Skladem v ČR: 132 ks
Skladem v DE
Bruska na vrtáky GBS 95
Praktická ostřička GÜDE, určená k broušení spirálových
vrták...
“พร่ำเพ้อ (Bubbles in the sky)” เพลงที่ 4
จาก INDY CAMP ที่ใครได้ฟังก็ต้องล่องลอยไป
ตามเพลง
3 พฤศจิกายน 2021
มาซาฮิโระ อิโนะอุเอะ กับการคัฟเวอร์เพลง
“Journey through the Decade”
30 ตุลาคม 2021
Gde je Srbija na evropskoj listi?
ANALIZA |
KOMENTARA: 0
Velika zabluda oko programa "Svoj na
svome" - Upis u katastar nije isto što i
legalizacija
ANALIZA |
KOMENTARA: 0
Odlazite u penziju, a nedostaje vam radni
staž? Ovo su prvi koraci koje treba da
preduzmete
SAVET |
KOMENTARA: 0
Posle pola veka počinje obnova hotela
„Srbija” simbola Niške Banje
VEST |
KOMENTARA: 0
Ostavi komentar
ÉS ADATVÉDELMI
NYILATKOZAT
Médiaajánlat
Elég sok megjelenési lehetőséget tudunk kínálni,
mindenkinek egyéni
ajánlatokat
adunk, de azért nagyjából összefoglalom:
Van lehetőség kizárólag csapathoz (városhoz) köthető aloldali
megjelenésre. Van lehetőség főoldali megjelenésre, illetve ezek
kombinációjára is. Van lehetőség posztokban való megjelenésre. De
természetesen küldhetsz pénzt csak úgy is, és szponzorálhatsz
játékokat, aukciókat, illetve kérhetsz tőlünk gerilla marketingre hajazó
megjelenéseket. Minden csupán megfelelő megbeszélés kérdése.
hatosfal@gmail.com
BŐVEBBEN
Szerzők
◇ ◇ ◇ ◇ ◇ ◇ ◇
● **What is being asked**: Find the word "megjelenésre" in the records. Copy every line it appears in.

● **Answer for this exercise**:
megjelenésre. Van lehetőség főoldali megjelenésre, illetve ezek
kombinációjára is. Van lehetőség posztokban való megjelenésre. De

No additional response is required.